Sunwoo sudah tahu jawabannya dari Eric dan Changbin, namun mendengarnya langsung dari mulut Haknyeon tetap memberikan dampak yang luar biasa. Ia yakin wajahnya sudah sangat merah, karena kakak kelasnya itu menatapnya dengan geli.
“Dari lo kelas 10, gue udah merhatiin lo. Lo imut banget sumpah, tapi pendiem banget, serius banget. Yang makin ngeselin, lo dibolehin nggak ikut ekstrakurikuler apapun karena lo sibuk ikut olim sana-sini, jadi makin sedikit lah kesempatan gue buat ngedeketin—minimal ngobrol sama lo.
“Makanya waktu kita nggak sengaja ketemu dan ngobrol di depan locker gue, gue bener-bener pengen manfaatin itu, nggak peduli bahwa gue harus bohong ke lo. Hari itu gue beneran nggak bawa payung, tapi gue bohong soal rumah gue. Well, gue sebenernya udah tau sih rumah lo di mana, bahwa arahnya nggak searah sama rumah gue—”
“Lo stalker, Kak?” potong Sunwoo terkejut.
“Sembarangan! Gue anak OSIS, ya! Gue tau bisa nyari datanya di mana .... Eh anjir, gue beneran jadi kayak stalker ya kalo dipikir-pikir?” Sunwoo mendengus geli.
“Terus, besoknya kenapa bohong?”
“Soalnya gue kira lo nggak akan bawa payung, jadi gue bisa gantian nawarin, itung-itung bales budi untuk kemarennya.”
“Kenapa lo bisa ngira gue nggak akan bawa payung?”
“Soalnya gue kalo hari ini pake payung, besoknya suka lupa masukin lagi ke tas.” Kali ini Sunwoo benar-benar terbahak.
“Ada-ada aja. Tapi ... waktu kita ngobrol di depan locker lo waktu itu ... itu bukan kebetulan sih, Kak.”
“Eh? Gimana maksudnya?”
“Gue tau hari itu ada rapat OSIS, makanya gue sengaja nugas di perpus. Asal lo tau, tiap ada rapat atau kegiatan OSIS, gue pasti tinggal di sekolah lebih lama.”
“Hah?!”
“Gitu terus dari kelas 10. Cuma baru kemaren aja akhirnya kita beneran bisa ngobrol. Gue excited banget, makanya gue agak sakit hati waktu tau lo ngebohongin gue soal payung itu, bahwa lo cuma ngerasa nggak enak aja sama gue.”
“Tunggu ... tunggu ... tunggu .... Ini maksudnya gimana?”
“Maksudnya gue juga suka sama lo dari kelas 10, Kak. Tapi lo begitu bersinar dan cerianya, jadi gue nggak berani ngedeketin lo. Yaaa apalah gue yang kutu buku ini, 'kan?”

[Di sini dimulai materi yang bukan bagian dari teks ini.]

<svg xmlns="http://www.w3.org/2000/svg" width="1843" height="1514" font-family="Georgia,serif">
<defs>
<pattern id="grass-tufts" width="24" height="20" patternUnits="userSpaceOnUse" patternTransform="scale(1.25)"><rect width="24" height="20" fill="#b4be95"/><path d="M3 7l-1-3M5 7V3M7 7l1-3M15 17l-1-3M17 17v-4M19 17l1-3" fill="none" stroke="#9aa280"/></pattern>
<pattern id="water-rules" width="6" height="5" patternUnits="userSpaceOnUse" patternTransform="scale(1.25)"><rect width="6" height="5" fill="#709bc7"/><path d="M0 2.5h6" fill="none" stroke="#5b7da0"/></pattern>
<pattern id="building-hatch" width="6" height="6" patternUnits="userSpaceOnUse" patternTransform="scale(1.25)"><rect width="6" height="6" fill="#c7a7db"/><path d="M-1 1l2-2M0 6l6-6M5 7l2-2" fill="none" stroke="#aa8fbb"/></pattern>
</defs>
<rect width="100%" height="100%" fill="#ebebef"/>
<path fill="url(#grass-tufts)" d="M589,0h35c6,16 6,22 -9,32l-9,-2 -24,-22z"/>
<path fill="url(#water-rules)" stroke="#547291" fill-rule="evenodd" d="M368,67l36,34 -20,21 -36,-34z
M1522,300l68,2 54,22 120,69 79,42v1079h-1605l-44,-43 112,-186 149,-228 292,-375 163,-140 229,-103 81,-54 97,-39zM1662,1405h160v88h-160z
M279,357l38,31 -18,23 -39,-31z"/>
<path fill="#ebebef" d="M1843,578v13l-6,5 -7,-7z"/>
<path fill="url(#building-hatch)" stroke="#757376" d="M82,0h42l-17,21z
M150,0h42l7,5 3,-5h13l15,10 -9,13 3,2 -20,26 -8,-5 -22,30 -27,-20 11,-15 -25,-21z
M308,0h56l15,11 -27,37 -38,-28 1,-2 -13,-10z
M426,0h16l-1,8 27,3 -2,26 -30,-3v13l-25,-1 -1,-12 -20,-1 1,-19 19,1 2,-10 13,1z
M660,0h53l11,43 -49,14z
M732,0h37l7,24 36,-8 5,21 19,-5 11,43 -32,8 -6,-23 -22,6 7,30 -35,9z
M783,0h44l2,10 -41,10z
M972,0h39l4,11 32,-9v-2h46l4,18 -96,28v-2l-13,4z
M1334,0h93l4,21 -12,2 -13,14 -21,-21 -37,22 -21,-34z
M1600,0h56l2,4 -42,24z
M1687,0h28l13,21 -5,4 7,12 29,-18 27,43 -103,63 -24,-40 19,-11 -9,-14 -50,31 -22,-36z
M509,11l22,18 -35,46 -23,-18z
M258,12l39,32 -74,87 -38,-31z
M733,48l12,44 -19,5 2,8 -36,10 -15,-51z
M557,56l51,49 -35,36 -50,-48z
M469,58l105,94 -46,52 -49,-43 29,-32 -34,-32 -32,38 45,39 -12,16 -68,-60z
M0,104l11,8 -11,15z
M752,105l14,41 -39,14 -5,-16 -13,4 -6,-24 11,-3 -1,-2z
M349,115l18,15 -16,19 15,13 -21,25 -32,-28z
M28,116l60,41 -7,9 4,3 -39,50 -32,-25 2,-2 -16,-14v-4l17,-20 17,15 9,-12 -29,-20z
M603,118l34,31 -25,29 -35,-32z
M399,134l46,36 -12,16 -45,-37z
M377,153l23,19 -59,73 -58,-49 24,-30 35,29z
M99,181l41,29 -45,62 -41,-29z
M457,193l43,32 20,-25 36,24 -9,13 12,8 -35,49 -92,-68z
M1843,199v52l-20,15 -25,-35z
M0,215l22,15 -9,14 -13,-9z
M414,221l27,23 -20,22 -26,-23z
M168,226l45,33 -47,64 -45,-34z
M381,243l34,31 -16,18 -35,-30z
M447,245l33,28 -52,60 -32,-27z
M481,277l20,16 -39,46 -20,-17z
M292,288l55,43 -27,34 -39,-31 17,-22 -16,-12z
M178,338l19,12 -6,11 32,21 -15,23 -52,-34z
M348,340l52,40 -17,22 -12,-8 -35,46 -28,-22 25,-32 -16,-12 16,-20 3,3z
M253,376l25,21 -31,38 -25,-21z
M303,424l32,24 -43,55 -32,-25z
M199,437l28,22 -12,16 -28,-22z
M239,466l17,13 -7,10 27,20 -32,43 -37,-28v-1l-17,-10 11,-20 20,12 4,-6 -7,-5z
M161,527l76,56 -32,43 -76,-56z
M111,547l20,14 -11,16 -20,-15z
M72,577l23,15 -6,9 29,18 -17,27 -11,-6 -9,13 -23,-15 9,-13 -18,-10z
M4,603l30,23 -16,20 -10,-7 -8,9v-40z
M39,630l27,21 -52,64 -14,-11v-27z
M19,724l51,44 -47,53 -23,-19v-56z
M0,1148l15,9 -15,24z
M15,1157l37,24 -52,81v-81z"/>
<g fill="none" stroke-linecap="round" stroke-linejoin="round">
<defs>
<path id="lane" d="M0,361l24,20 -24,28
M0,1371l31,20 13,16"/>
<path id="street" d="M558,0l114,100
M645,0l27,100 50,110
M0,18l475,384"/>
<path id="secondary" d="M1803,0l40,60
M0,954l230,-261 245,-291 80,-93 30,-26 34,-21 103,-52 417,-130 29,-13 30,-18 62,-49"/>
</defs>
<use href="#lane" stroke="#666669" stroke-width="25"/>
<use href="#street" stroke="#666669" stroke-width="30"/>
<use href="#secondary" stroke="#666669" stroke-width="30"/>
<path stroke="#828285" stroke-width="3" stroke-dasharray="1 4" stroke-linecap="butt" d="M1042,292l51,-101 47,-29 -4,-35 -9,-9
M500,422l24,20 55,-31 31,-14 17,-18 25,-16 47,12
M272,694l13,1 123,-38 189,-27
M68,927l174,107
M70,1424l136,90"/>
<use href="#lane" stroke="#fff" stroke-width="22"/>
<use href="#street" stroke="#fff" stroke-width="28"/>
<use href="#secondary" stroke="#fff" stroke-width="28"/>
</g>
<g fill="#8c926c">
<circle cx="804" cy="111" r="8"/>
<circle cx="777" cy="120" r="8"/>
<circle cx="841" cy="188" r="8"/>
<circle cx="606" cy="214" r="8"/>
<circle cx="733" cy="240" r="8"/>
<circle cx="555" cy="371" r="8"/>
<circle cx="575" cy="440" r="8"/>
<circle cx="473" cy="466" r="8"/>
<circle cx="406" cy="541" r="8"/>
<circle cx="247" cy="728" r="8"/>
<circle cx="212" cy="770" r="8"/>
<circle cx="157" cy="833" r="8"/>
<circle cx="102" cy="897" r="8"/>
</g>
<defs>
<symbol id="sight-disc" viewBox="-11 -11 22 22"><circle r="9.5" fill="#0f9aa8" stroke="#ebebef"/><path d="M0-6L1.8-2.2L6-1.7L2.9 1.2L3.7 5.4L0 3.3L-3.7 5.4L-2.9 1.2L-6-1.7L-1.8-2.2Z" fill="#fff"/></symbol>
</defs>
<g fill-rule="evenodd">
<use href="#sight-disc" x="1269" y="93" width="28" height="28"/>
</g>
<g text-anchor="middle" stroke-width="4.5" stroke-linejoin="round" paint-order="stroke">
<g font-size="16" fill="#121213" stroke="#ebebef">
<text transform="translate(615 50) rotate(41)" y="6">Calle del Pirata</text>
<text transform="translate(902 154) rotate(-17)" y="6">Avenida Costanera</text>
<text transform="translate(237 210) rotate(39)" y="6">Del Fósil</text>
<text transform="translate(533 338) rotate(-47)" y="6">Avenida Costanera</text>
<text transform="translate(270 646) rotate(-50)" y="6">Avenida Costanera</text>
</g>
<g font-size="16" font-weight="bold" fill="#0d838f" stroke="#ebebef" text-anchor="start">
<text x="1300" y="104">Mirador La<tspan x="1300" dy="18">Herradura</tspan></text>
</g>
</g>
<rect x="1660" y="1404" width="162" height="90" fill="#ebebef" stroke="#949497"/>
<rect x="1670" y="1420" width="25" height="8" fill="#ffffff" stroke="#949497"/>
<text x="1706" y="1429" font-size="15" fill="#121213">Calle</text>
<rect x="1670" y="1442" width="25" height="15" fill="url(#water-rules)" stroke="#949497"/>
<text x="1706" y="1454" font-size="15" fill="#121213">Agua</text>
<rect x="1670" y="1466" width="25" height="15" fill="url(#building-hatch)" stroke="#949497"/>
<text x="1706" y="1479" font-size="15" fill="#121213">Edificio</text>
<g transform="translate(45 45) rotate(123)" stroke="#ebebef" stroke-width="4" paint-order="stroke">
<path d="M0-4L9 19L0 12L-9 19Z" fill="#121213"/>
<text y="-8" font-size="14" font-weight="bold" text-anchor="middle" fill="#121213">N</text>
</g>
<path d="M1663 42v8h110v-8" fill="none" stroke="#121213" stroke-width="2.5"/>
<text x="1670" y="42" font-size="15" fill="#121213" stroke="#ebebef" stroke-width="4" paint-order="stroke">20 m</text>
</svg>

Sesaat keduanya terdiam ....
“Terus ... gimana?”
“Gimana apanya, Kak?”
“Gue suka sama lo, lo juga suka sama gue. Terus ... gimana?”
“Biasanya gimana?”
“Mmm ... pacaran?”
“Kakak mau kita pacaran?”
“Mau pulang bareng sepayung berdua juga.”
“Tapi rumah kita beda arah.”
“Ya nggak apa-apa, 'kan bisa kayak kemaren juga.”
“Nggak ah. Kasian lo-nya kelamaan di jalan, Kak. Kita pulang bareng sampe terminal bis aja, ya?”
“Tapi—”
“Kalo hari Sabtu boleh deh, pulang bareng sampe rumah, tapi gue yang nganterin ke rumah lo, bukan gue yang dianterin pulang.”
“Ck! Kecil-kecil ngatur.”
“Tapi suka, 'kan?”
“Iya sih ... hehehe.”
Haknyeon berdeham sedikit.
“Gue sekarang bawa payung,” lanjutnya sambil mengeluarkan payung dari tasnya yang tadi dibawakan oleh Changbin.
Ya. Haknyeon sudah diperintahkan untuk tidur saja di Ruang Sakit hari itu karena ia bersikeras tidak mau pulang cepat.
Sunwoo mengernyit bingung dan melihat ke luar jendela. Cerah. Ramalan cuaca juga mengatakan bahwa hari itu tidak akan turun hujan.
“Tapi hari ini kayaknya nggak bakalan ujan deh Kak.”
“Payung juga bisa dipake buat yang lain sih, Nu,” kata Haknyeon sambil membuka payungnya.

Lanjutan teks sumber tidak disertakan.